The supernaturally beautiful and intelligently pensive-looking Sarah Wynter makes quite an entrance as Alma Mahler at the beginning of "Bride of the Wind."

Arriving at a cocktail party in turn-of-the-Century Vienna, she sheds her wrap to reveal a corseted red dress that would be a knockout even if the scene wasn't shot in black-and-white with the dress the only splash of color. Director Bruce Beresford is just illustrating the point that when Alma entered a room, people noticed.

As she passes through the party, the color follows her, bringing the screen to life, but even without the aid of symbolic contrast, Wynter ("American Psycho," "The 6th Day") would still dominate the frame. This is as it should be since her character is a woman who captured the hearts and inspired the works of several great artists of her time.

Gorgeous, outspoken and intellectual Alma Mahler was the wife of composer Gustav Mahler (played by Jonathan Pryce) while he was writing his best symphonies. She was the lover of painter Oskar Kokoschka (Vincent Perez), who depicted Alma in his most famous creations (like "The Tempest," 1914). She was also married to architect Walter Gropius (Simon Verhoeven), who was a huge influence on the streamlining of 20th Century buildings, and to novelist Franz Werfel (Gregor Seberg), who wrote "Forty Days of Musa Dagh," "Embezzled Heaven" and "The Song of Bernadette" during their 16 years together.

Yet Alma, a poetic musician in her own right, stifled her immense creativity throughout much of her life, dedicating herself body and soul to husbands, lovers and children. It's her resulting frustration and increasingly mercurial nature that drives Wynter's strong performance in what really should be a penetrating biographical film.

But director Beresford (trying to turn respectable after "Double Jeopardy") can't keep up with Wynter's emotional intensity. After establishing Alma's magnetism in the early going, he seems to assumes it's a given that men readily fall in love with her, and as a result he does little to substantiate the chemistry between his heroine and any of her suitors.

After criticizing one of his compositions, Alma clearly becomes the arrogant Mahler's muse and collaborator, but in the early going she is established as such a free spirit it's hard to understand why she gives up her music to quell what amounts to his professional jealousy. With moody and temperamental artist Kokoschka she has heat, but Beresford doesn't seem to recognize their love's most emotional moments -- as when he miraculously returns from World War I after being declared dead. The scene somehow lacks any kind of weight.

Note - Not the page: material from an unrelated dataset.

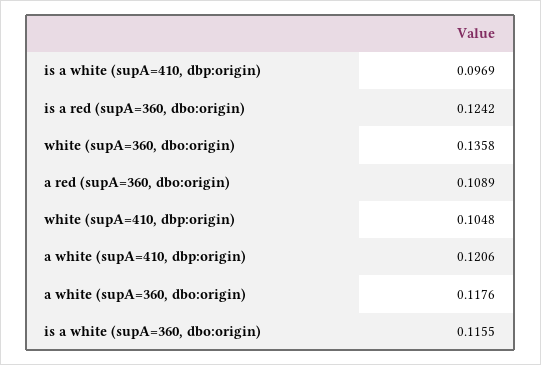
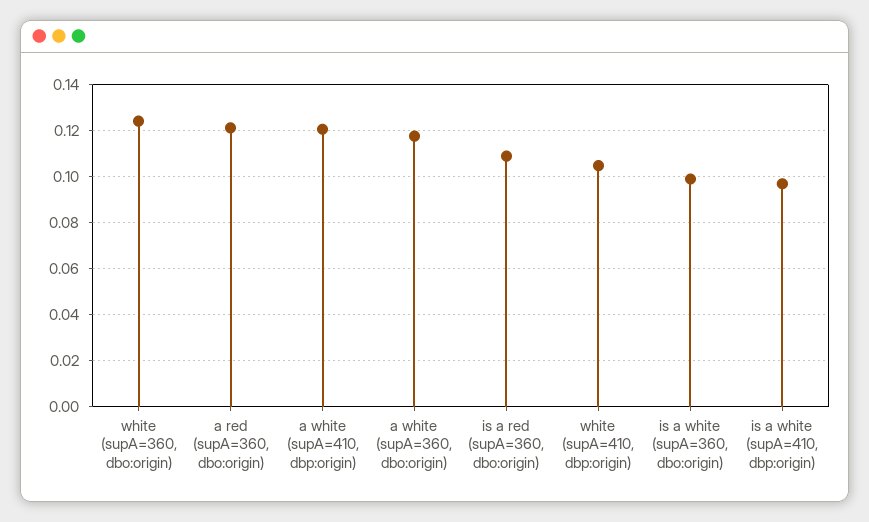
is a red (supA=360, dbo:origin): 0.1242 -> 0.11
white (supA=360, dbo:origin): 0.1358 -> 0.125
a red (supA=360, dbo:origin): 0.1089 -> 0.12
is a white (supA=360, dbo:origin): 0.1155 -> 0.1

By this time she's already married to architect Gropius, whose negligible screen time leaves him entirely one-dimensional. And writer Werfel seems to come out of nowhere to claim her heart by engaging her intellect as the story arcs into its third act.

Historically speaking, "Bride of the Wind" holds one's interest, thanks largely to the captivating beauty and brains of Wynter, who is without question an actress to keep an eye on. But the picture comes up short on passion, and more troubling, it never really shows us how Alma's influence inspired her lovers to reach the pinnacle of their art forms. And although she is shown to have had a flirtatious relationship with artist Gustav Klimt, several others in her creative circle (composers Arnold Schoenberg and Alban Berg, writer Gerhart Hauptmann) are hardly even mentioned.

Beresford ends the film with the first public performance of Alma's music in 1919, but the woman lived and thrived until 1964. I'm not saying I wish this movie were longer, but clearly there was much, much more to come (escaping the Nazis, moving to Hollywood) when the curtain goes down on this version of her life.